After a series of public relations setbacks over the past two years, the National Football League (NFL) has hired two veteran Washington PR professionals on Tuesday to help stanch the bleeding.
Former White House Press Secretary Joe Lockhart joins the league as Executive Vice-President of Communications. Senior Vice-President of Government Affairs Cynthia Hogan received a promotion to Executive Vice-President of Public Policy and Government Affairs.
Despite the NFL’s popularity among fans and advertisers, Lockhart joins the NFL at a time when its image has taken a beating. The league’s handling of multiple instances of domestic violence and protocol over concussions has brightened the spotlight on Commissioner Roger Goodell and the 32 NFL teams. A movie starring Will Smith (“Concussion”) has not helped.

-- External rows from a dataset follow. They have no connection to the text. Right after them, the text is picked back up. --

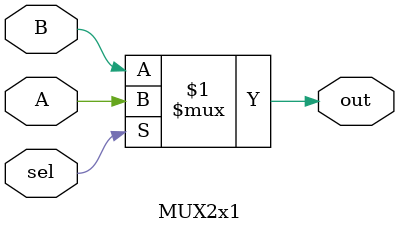
<source format=v>
`timescale 1ns / 1ps

module MUX2x1(
    input A,
    input B,
    input sel,
    output out
    );
    
    assign out = sel?A:B;

    
endmodule

</source>
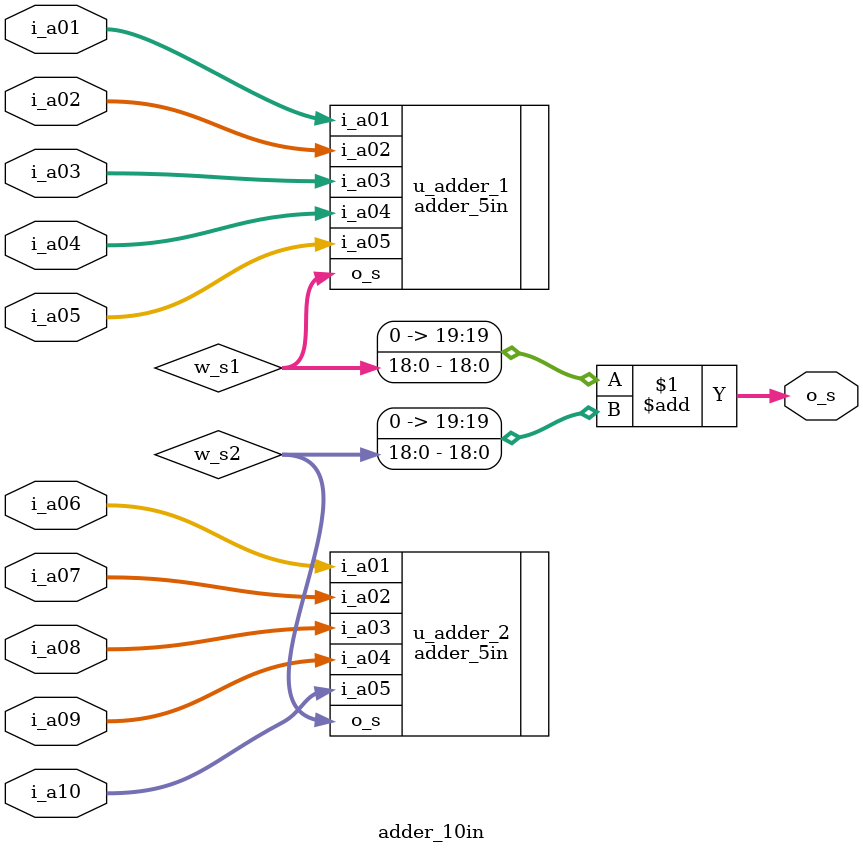
<source format=v>
module adder_10in
#(
parameter p_width= 16)
(
input  [p_width-1:0] i_a01,
input  [p_width-1:0] i_a02,
input  [p_width-1:0] i_a03,
input  [p_width-1:0] i_a04,
input  [p_width-1:0] i_a05,
input  [p_width-1:0] i_a06,
input  [p_width-1:0] i_a07,
input  [p_width-1:0] i_a08,
input  [p_width-1:0] i_a09,
input  [p_width-1:0] i_a10,
output [p_width+3:0] o_s 
);

wire [p_width+2:0] w_s1;
wire [p_width+2:0] w_s2;

adder_5in
#(.p_width(p_width)) u_adder_1
(
.i_a01(i_a01),
.i_a02(i_a02),
.i_a03(i_a03),
.i_a04(i_a04),
.i_a05(i_a05),
.o_s(w_s1)
);

adder_5in
#(.p_width(p_width)) u_adder_2
(
.i_a01(i_a06),
.i_a02(i_a07),
.i_a03(i_a08),
.i_a04(i_a09),
.i_a05(i_a10),
.o_s(w_s2)
);
assign o_s = {1'b0,w_s1} + {1'b0, w_s2};
endmodule
</source>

Lockhart is no stranger to crisis communications and re-branding. He assumed the role of President Bill Clinton’s Press Secretary in 1998 as the House of Representatives was deciding whether to impeach the President.

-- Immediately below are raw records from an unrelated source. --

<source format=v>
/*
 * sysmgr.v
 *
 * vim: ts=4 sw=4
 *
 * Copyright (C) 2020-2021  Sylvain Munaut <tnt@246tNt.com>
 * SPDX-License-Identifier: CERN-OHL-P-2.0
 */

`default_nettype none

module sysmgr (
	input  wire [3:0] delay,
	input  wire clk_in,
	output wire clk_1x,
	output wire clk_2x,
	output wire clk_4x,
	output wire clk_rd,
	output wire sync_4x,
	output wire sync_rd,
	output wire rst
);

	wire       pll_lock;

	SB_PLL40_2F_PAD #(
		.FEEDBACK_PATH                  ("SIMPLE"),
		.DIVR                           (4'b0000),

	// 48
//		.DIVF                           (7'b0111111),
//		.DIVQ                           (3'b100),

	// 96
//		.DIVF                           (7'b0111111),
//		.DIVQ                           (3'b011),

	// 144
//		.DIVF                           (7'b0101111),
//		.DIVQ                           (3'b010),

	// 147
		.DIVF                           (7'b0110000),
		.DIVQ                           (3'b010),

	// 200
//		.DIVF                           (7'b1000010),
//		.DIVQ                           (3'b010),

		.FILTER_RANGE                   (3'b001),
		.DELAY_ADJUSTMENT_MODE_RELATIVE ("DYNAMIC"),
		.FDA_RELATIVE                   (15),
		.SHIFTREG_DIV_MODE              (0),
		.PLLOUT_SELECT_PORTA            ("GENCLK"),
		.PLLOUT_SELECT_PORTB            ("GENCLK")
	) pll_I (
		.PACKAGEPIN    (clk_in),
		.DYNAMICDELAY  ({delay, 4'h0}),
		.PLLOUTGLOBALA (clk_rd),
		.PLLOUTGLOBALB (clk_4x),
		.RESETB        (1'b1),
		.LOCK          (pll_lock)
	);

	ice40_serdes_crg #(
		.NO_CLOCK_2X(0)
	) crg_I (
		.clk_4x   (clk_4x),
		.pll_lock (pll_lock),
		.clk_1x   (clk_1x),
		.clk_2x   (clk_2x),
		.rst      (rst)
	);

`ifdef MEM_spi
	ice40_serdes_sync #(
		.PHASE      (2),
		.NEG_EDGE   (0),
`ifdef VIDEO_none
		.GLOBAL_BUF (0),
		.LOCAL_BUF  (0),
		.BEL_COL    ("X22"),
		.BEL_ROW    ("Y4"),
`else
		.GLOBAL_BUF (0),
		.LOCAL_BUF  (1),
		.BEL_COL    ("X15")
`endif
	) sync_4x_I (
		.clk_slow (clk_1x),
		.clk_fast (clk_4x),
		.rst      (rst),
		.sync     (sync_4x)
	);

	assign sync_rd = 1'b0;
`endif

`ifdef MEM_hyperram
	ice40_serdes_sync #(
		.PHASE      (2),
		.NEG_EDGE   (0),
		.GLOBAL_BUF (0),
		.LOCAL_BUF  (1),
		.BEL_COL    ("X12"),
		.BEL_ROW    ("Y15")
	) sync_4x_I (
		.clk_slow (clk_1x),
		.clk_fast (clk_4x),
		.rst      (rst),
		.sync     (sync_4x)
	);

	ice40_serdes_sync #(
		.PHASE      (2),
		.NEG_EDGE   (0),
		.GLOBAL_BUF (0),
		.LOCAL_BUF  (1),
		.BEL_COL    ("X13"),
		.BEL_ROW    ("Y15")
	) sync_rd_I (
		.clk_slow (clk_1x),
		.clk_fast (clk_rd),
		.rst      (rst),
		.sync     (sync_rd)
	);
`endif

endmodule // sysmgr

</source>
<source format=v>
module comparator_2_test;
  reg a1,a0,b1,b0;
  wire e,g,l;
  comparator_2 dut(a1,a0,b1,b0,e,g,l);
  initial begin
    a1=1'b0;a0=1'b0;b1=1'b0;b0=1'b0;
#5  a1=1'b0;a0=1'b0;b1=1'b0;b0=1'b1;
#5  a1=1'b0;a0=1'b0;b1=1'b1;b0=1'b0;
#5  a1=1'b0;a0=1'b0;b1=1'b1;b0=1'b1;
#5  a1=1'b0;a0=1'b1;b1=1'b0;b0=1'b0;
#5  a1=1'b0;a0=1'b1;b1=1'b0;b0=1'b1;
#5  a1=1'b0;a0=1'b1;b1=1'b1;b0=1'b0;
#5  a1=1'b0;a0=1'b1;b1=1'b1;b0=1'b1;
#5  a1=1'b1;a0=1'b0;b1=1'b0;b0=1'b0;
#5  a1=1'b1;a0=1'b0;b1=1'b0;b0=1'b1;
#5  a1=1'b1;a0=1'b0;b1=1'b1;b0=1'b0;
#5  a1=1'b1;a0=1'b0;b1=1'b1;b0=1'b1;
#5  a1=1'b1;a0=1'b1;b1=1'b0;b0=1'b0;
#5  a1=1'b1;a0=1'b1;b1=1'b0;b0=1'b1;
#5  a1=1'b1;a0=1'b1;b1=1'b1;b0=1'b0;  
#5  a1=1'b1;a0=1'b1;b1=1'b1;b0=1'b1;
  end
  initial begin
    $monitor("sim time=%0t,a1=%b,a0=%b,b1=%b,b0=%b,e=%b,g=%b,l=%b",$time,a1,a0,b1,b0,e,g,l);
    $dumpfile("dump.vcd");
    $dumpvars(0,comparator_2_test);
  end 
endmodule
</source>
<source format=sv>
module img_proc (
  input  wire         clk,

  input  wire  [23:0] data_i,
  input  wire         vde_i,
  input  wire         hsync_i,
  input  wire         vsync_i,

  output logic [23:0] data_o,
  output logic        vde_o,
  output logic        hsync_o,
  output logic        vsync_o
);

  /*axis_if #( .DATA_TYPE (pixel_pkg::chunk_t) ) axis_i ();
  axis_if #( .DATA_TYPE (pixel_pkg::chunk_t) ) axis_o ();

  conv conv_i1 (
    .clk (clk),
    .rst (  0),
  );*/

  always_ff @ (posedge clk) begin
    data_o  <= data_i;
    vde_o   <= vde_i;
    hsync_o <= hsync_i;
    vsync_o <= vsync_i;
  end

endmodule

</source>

Lockhart’s experience includes being deeply involved in news gathering and production working for ABC, CNN and SKY News. Since his government days, Lockhart has advised clients ranging from private sector corporations, individuals to campaigns and elected individuals.
He leaves the company he co-founded, The Glover Park Group in Washington.
Hogan also brings White House experience to her new role. She was Deputy Assistant to President Barack Obama and Counsel to Vice-President Joe Biden.
Hogan handled complex issues and led the effort to confirm Sonia Sotomayor to the United States Supreme Court. Before joining the executive branch, she held senior leadership positons within the U.S. Senate Judiciary Committee.
Congress is expected to intensify its scrutiny over the NFL on player safety and other issues. The league has the only full-time lobbying operation, run by Hogan, in professional sports. She will be kept busy.
Some early reactions to the hires were not surprising. NBC Sports described the hires as a way to put “a level of bureaucracy between Goodell and any unpopular decisions.” Both will report to NFL Chief Operating Officer Tod Leiweke.
With the conference championships coming up this weekend and Super Bowl 50 is in two weeks. That means more media will be around to ask more questions on topics other than Peyton Manning vs. Tom Brady.